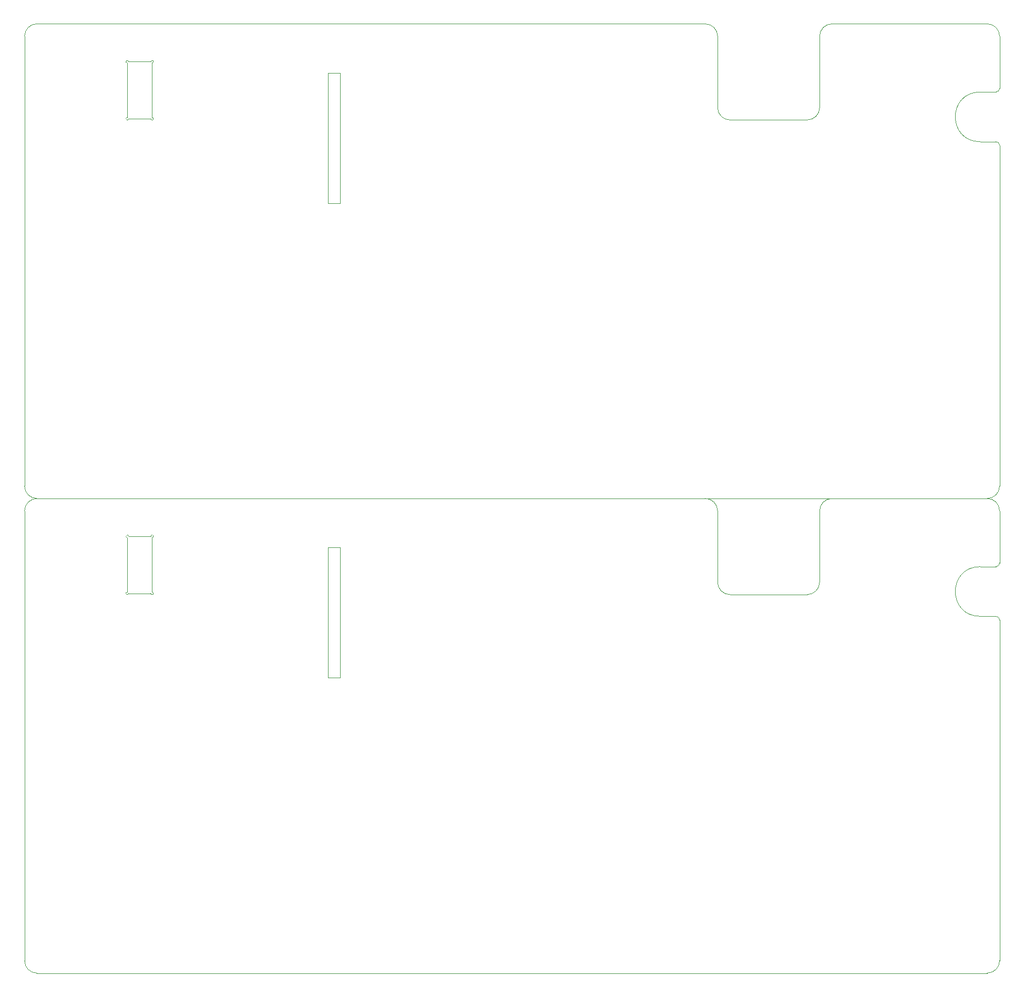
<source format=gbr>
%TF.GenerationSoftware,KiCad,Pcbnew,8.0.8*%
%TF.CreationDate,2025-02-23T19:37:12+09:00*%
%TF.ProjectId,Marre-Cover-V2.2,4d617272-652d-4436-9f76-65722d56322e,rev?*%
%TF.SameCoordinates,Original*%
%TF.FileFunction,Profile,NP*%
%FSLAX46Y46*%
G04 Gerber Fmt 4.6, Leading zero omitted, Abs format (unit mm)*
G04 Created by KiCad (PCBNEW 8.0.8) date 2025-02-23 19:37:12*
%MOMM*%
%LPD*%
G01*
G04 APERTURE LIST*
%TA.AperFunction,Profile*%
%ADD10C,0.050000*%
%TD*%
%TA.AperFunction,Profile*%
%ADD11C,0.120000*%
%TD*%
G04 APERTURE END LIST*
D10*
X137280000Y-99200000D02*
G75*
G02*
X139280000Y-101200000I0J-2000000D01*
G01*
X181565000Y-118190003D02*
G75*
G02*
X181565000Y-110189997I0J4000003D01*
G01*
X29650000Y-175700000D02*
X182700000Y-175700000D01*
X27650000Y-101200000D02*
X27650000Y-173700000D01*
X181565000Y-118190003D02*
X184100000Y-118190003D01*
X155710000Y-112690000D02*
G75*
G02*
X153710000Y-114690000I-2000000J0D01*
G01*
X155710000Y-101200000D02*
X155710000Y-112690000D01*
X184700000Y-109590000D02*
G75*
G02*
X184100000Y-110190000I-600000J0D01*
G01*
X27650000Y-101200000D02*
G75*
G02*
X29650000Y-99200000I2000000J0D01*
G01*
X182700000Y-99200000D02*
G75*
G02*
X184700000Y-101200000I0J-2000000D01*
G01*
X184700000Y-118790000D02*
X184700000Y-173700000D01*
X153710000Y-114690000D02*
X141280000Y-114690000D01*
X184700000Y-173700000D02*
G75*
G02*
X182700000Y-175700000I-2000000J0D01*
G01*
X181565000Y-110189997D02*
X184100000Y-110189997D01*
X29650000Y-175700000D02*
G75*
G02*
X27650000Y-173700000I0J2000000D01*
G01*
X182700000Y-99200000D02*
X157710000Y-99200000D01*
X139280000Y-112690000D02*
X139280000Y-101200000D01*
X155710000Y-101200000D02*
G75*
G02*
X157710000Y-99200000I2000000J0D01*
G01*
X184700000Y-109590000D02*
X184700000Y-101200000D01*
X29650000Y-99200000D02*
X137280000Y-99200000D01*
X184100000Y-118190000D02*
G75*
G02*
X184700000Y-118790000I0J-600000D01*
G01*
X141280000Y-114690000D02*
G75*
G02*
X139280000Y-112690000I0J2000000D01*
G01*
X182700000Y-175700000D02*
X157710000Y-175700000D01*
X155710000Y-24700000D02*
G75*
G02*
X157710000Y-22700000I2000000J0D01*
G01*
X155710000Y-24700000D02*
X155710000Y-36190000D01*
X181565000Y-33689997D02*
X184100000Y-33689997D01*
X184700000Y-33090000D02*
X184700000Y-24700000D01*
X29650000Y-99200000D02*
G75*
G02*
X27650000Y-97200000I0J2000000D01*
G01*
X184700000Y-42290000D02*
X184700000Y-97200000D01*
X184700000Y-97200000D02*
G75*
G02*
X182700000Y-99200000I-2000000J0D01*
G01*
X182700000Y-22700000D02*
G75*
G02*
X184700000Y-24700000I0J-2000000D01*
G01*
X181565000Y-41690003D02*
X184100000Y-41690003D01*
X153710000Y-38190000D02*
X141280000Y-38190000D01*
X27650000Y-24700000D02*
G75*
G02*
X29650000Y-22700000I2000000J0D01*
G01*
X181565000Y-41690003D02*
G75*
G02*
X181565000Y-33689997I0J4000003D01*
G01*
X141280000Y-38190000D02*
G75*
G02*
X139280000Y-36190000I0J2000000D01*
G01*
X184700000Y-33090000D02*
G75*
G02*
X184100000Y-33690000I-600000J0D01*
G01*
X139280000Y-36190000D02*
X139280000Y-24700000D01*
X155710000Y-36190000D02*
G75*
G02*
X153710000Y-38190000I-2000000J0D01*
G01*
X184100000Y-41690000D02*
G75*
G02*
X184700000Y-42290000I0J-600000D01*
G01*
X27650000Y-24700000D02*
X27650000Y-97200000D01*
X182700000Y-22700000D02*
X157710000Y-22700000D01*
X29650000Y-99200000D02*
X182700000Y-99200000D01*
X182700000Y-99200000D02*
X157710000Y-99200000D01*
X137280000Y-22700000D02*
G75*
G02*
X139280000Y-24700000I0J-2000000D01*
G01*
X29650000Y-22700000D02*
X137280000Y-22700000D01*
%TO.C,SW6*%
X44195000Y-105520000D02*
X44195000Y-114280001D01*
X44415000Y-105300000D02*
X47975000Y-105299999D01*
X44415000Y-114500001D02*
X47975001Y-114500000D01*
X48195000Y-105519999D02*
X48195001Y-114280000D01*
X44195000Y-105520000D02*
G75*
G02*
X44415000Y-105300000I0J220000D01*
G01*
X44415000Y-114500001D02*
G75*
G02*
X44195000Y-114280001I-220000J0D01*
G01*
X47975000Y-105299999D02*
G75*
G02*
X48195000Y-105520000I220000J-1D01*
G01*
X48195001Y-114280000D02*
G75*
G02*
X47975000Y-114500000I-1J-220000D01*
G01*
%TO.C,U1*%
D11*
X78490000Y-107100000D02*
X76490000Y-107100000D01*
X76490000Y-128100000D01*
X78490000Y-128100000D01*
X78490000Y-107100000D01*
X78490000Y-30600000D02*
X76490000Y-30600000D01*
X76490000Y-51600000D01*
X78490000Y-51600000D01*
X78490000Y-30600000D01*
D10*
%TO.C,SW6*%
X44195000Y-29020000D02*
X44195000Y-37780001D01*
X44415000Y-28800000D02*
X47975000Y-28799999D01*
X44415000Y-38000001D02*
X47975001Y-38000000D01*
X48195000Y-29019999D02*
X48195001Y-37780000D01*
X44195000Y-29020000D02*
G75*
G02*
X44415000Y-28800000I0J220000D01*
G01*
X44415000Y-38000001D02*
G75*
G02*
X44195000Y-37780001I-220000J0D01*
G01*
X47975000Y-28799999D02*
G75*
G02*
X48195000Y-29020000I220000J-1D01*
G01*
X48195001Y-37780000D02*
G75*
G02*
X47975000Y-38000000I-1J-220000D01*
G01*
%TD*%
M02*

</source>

---*---

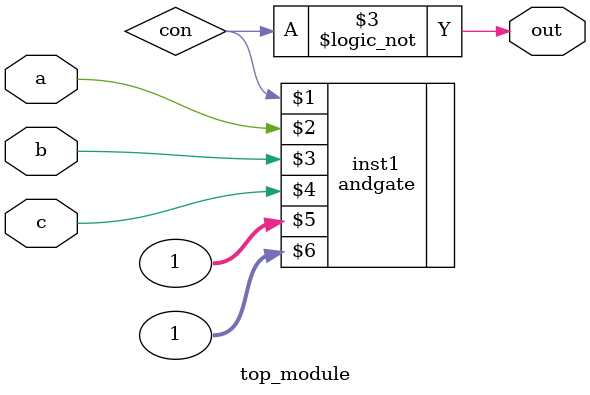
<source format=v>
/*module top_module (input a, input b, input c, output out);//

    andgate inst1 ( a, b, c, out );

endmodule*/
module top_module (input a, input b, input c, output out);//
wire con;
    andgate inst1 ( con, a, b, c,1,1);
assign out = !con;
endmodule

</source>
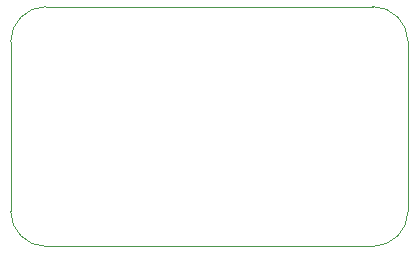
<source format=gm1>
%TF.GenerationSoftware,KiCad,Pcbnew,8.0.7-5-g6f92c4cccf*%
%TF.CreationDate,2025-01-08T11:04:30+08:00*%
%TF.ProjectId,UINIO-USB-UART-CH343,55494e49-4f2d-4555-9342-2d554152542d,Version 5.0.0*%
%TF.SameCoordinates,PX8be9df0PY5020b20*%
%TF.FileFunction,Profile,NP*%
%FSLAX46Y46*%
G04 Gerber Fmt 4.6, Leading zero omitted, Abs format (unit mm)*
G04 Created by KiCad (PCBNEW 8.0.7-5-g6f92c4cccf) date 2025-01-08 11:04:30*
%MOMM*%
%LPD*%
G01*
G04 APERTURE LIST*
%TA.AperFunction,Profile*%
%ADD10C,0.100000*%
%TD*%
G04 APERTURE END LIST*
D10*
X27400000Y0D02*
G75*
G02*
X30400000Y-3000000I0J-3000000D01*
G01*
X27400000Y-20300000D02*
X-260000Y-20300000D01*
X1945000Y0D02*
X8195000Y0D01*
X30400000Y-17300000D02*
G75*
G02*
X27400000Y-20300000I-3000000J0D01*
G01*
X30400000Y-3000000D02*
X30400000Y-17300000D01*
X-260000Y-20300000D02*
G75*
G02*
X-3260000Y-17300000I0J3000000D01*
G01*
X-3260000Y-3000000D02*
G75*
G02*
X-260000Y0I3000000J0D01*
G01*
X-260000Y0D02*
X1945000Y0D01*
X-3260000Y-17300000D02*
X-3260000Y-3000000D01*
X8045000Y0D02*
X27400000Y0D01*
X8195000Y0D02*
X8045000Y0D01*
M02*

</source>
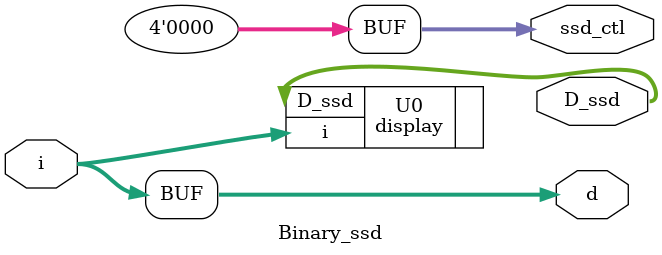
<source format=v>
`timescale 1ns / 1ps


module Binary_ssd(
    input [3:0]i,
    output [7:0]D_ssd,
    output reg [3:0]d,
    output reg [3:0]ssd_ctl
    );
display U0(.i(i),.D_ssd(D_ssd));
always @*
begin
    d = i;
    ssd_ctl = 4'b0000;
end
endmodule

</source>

---*---

» **WORK ORDER**
Say the number of lines in the listing that hold "andgate", with no added words.

» **EXERCISE SOLUTION**
2